М. А. Лифшиц. III
Начало Вверх

III

В научной литературе нашего времени существует теория, согласно которой фантастические образы древней мифологии являются перенесением на окружающую природу темного коллективизма родовой общины. Сквозь это марево все представляется слитым в единое целое, все может превратиться во все, и нет ясной грани между объективной реальностью и воображением. В мифе «расстояние между субъектом и объектом короче», — говорит Ван дер Лейве. Теория эта прилагается к греческой мифологии, как, впрочем, и к любой другой — от Меланезии до Аляски.

Конечно, нет такой выдумки, в которой не было бы частицы реальности. Есть она и в учении о коллективных галлюцинациях первобытной общности, но в целом эта теория мифа, рассматривающая его как полную противоположность рационального мышления, сама есть миф социологического воображения, возникший в конце прошлого века.

Наиболее влиятельным образом ученого мифотворчества такого стиля была система взглядов французского социолога Дюркгейма, его теория «коллективного сознания». Как это ни странно, ее иногда считали близкой к марксизму, хотя она далека от него, как другая планета. Причина такой иллюзии состояла, может быть, в том, что для теории «коллективного сознания» картина духовной жизни примитивного племени была иносказательной критикой буржуазной культуры с ее формальной свободой личности и утилитарным, рассудочным направлением. В мифах первобытной религии искали ключ к самым глубоким основам общественной жизни, забытым в эпоху рационализма.

Всякий коллектив нуждается в сплочении, и это сплочение дает ему, по мысли Дюркгейма, религиозная схема, состоящая в пояснениях к обрядам, драматическим представлениям и прочим сакральным актам. Бог первобытной религии — не духовная сила, которую на досуге рисует себе «дикарь-философ» Тэйлора. Нет, это сила, имеющая практически действенный характер. Она представляет собой обожествление самого коллектива, необходимое ему для собственной прочности. Бог первобытного клана «не может быть не чем иным, кроме самого клана», — говорит Дюркгейм. «Я вижу в божестве не что иное, как преобразованное и символически понятое общество».

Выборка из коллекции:
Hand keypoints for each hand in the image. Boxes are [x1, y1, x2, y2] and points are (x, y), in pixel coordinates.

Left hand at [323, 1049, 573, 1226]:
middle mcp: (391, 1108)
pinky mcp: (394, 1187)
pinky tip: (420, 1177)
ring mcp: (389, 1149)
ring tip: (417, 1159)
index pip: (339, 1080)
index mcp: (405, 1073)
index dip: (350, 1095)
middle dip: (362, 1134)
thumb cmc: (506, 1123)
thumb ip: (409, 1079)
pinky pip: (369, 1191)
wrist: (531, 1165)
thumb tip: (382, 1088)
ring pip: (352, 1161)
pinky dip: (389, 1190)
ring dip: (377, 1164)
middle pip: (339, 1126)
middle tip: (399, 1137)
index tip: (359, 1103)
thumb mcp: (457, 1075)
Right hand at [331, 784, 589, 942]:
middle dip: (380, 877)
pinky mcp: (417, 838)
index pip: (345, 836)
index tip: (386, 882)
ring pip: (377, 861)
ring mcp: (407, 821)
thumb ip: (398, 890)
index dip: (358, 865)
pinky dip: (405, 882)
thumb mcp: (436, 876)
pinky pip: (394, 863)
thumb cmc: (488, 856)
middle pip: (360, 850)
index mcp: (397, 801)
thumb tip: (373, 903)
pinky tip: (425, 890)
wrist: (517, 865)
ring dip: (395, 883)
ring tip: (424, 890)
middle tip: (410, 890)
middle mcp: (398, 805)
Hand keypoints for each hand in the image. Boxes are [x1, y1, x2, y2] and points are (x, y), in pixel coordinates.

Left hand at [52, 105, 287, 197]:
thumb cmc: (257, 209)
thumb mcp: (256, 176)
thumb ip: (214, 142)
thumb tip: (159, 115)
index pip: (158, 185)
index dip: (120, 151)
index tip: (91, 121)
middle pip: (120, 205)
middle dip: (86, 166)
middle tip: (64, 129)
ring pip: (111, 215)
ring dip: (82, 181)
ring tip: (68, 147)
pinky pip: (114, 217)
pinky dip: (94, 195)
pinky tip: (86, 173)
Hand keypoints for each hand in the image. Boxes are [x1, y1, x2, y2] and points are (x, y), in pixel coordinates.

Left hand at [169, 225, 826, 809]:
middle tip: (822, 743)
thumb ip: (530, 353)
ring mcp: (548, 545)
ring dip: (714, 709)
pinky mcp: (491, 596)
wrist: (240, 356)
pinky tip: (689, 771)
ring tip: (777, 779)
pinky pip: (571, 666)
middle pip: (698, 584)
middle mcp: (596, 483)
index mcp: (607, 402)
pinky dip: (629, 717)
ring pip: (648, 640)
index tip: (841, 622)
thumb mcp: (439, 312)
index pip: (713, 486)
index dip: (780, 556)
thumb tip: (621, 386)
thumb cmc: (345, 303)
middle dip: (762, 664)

▶ [Условие задания] Пожалуйста, повторите дословно из приведенного выше отрывка о теории мифа всё, начиная со слов «В научной литературе» и вплоть до слов «конце прошлого века.».

▶ [Результат выполнения]
В научной литературе нашего времени существует теория, согласно которой фантастические образы древней мифологии являются перенесением на окружающую природу темного коллективизма родовой общины. Сквозь это марево все представляется слитым в единое целое, все может превратиться во все, и нет ясной грани между объективной реальностью и воображением. В мифе «расстояние между субъектом и объектом короче», — говорит Ван дер Лейве. Теория эта прилагается к греческой мифологии, как, впрочем, и к любой другой — от Меланезии до Аляски.

Конечно, нет такой выдумки, в которой не было бы частицы реальности. Есть она и в учении о коллективных галлюцинациях первобытной общности, но в целом эта теория мифа, рассматривающая его как полную противоположность рационального мышления, сама есть миф социологического воображения, возникший в конце прошлого века.